> **Quoted passage**:
My labor began very gradually, very uneventfully. I didn't even realize it was "labor" at first, I just remember waking that first night thinking "why am I cramping so much??" and then I'd go back to sleep. This is about a week after my due date. By Wednesday, November 22nd (2006), I had my midwife, doula, the two assistants, my mother, MIL, daughter, a few sisters (I have 5) at my home, all preparing to witness this beautiful birth. I was 7 cm at 7am, and everyone "predictions" were that my baby boy would be born before dinner that night.
But my sweet little boy would not be born in the comfort of his own home. After over 50 hours of labor, 10 of those hours spent at 7 cm, the decision was made to transfer to the hospital. My baby was in a bad position. My midwife tried several things to try to help him reposition, she even tried manually pushing his head back up to he could reposition it (most PAINFUL thing I've ever experienced, and I'm speaking as a woman who's had a cesarean!). She said we could try breaking my water and doing a honey enema. I was uncomfortable having my water broken because baby's head was still so high and I was concerned about a cord prolapse, but I agreed to the honey enema. It did make the contractions get a little closer and stronger, but still no more dialation.
So my doula and I were racing around my bedroom trying to pack a bag for the hospital, so we could get there before my midwife's back up doc left. He's a great doctor and surgeon, and I know that we all felt I was going to the hospital for a repeat c-section. I was heartbroken, yelling at my uterus all the way to the hospital, telling it to just quit contracting because it was getting cut again.
By the time we got to the hospital though, I was found to be 9 cm. FINALLY! So, I labored for a bit longer, and pushed my posterior, asynclitic, nunchal handed and nunchal corded baby boy out in 45 minutes. He came very fast, the doctor wasn't even prepared. He lay on the bed between my legs and he was a whitish-gray color. I thought he was dead. The doctor rubbed his back vigorously and he had to be deep suctioned. He was fine though. Apgars were 2 and 9. I had a nasty 2nd degree tear, BUT... I'd take that over the c-section ANY day.
After the euphoria of my vbac wore off, I was depressed again. I had another small baby, at just 5lbs, 2oz at 41 weeks. Plus, his birth was so similar to my daughter's. Someone else's hands were the first to touch my baby. I didn't get to hold him right away, and he was already wiped and wrapped when i did get to see him. I didn't feel him come out. I was in a hospital and had tubes in my arms. I was pretty sad. However, he was born the evening before thanksgiving, and I was VERY thankful for my little guy!

> **Recorded information**:
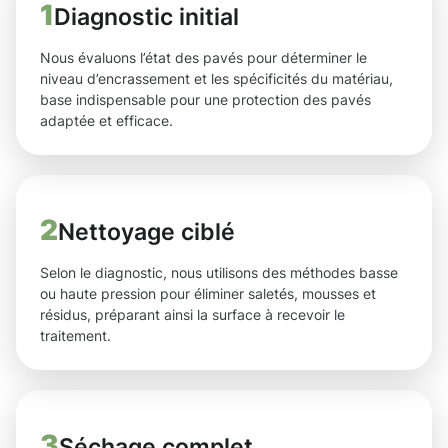
1
Diagnostic initial
Nous évaluons l’état des pavés pour déterminer le
niveau d’encrassement et les spécificités du matériau,
base indispensable pour une protection des pavés
adaptée et efficace.
2
Nettoyage ciblé
Selon le diagnostic, nous utilisons des méthodes basse
ou haute pression pour éliminer saletés, mousses et
résidus, préparant ainsi la surface à recevoir le
traitement.
3
Séchage complet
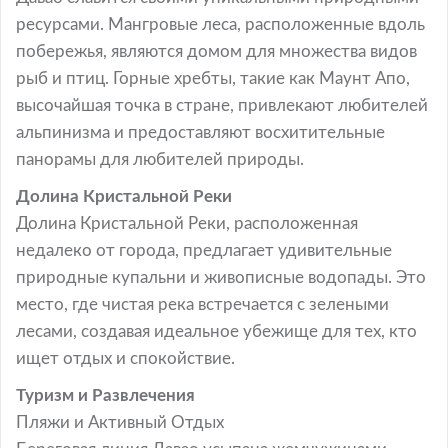
ресурсами. Мангровые леса, расположенные вдоль
побережья, являются домом для множества видов
рыб и птиц. Горные хребты, такие как Маунт Апо,
высочайшая точка в стране, привлекают любителей
альпинизма и предоставляют восхитительные
панорамы для любителей природы.
Долина Кристальной Реки
Долина Кристальной Реки, расположенная
недалеко от города, предлагает удивительные
природные купальни и живописные водопады. Это
место, где чистая река встречается с зелеными
лесами, создавая идеальное убежище для тех, кто
ищет отдых и спокойствие.
Туризм и Развлечения
Пляжи и Активный Отдых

> **Brief 1**:
In the birth story, why did the narrator decline to have her water broken? Answer in one to three sentences.
> **Brief 2**:
Edit the birth story's stretch from "After the euphoria" through "my little guy!", replacing "euphoria" with "elation".
> **Brief 3**:
List every term the birth story uses to describe the baby boy's position or condition as the narrator pushed him out.
Nothing in the rows is needed for this work.

> **Expected output 1**:
She was uncomfortable with it because the baby's head was still so high. She was concerned that breaking her water could lead to a cord prolapse.

> **Expected output 2**:
After the elation of my vbac wore off, I was depressed again. I had another small baby, at just 5lbs, 2oz at 41 weeks. Plus, his birth was so similar to my daughter's. Someone else's hands were the first to touch my baby. I didn't get to hold him right away, and he was already wiped and wrapped when i did get to see him. I didn't feel him come out. I was in a hospital and had tubes in my arms. I was pretty sad. However, he was born the evening before thanksgiving, and I was VERY thankful for my little guy!

> **Expected output 3**:
posterior, asynclitic, nunchal handed, nunchal corded